— Task details —
The records underneath are to be printed in full and exactly, with no pictures carried over.

[Items from a data source]
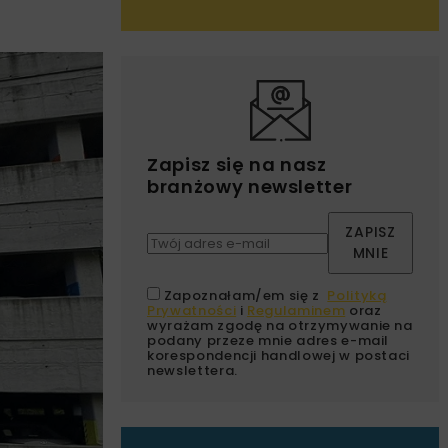
Zapisz się na nasz
branżowy newsletter
ZAPISZ
MNIE
Zapoznałam/em się z
Polityką
Prywatności
i
Regulaminem
oraz
wyrażam zgodę na otrzymywanie na
podany przeze mnie adres e-mail
korespondencji handlowej w postaci
newslettera.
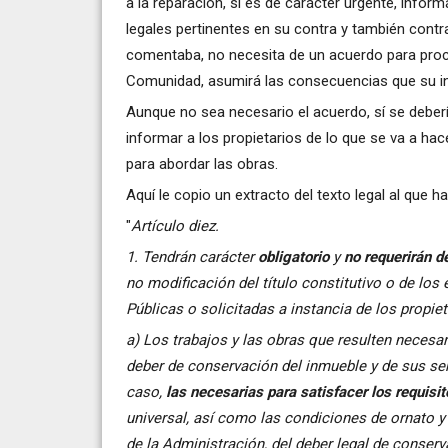
a la reparación, si es de carácter urgente, infor
legales pertinentes en su contra y también contra
comentaba, no necesita de un acuerdo para proce
Comunidad, asumirá las consecuencias que su i
Aunque no sea necesario el acuerdo, sí se deber
informar a los propietarios de lo que se va a ha
para abordar las obras.
Aquí le copio un extracto del texto legal al que h
"
Artículo diez.
1. Tendrán carácter
obligatorio
y
no requerirán d
no modificación del título constitutivo o de lo
Públicas o solicitadas a instancia de los propiet
a) Los trabajos y las obras que resulten neces
deber de conservación del inmueble y de sus se
caso,
las necesarias para satisfacer los requisi
universal, así como las condiciones de ornato y
de la Administración, del deber legal de conserv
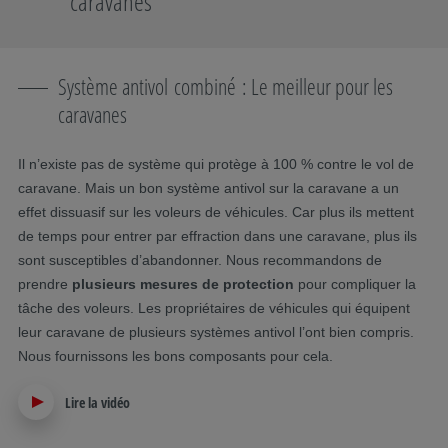
caravanes
Système antivol combiné : Le meilleur pour les
caravanes
Il n’existe pas de système qui protège à 100 % contre le vol de
caravane. Mais un bon système antivol sur la caravane a un
effet dissuasif sur les voleurs de véhicules. Car plus ils mettent
de temps pour entrer par effraction dans une caravane, plus ils
sont susceptibles d’abandonner. Nous recommandons de
prendre
plusieurs mesures de protection
pour compliquer la
tâche des voleurs. Les propriétaires de véhicules qui équipent
leur caravane de plusieurs systèmes antivol l’ont bien compris.
Nous fournissons les bons composants pour cela.
Lire la vidéo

— Solved exercise —
Zapisz się na nasz
branżowy newsletter
ZAPISZ
MNIE
Zapoznałam/em się z
Polityką
Prywatności
i
Regulaminem
oraz
wyrażam zgodę na otrzymywanie na
podany przeze mnie adres e-mail
korespondencji handlowej w postaci
newslettera.
a la reparación, si es de carácter urgente, infor
legales pertinentes en su contra y también contra
comentaba, no necesita de un acuerdo para proce
Comunidad, asumirá las consecuencias que su i
Aunque no sea necesario el acuerdo, sí se deber
informar a los propietarios de lo que se va a ha
para abordar las obras.
Aquí le copio un extracto del texto legal al que h
"
Artículo diez.
1. Tendrán carácter
obligatorio
y
no requerirán d
no modificación del título constitutivo o de lo
Públicas o solicitadas a instancia de los propiet
a) Los trabajos y las obras que resulten neces
deber de conservación del inmueble y de sus se
caso,
las necesarias para satisfacer los requisi
universal, así como las condiciones de ornato y
de la Administración, del deber legal de conserv
caravanes
Système antivol combiné : Le meilleur pour les
caravanes
Il n’existe pas de système qui protège à 100 % contre le vol de
caravane. Mais un bon système antivol sur la caravane a un
effet dissuasif sur les voleurs de véhicules. Car plus ils mettent
de temps pour entrer par effraction dans une caravane, plus ils
sont susceptibles d’abandonner. Nous recommandons de
prendre
plusieurs mesures de protection
pour compliquer la
tâche des voleurs. Les propriétaires de véhicules qui équipent
leur caravane de plusieurs systèmes antivol l’ont bien compris.
Nous fournissons les bons composants pour cela.
Lire la vidéo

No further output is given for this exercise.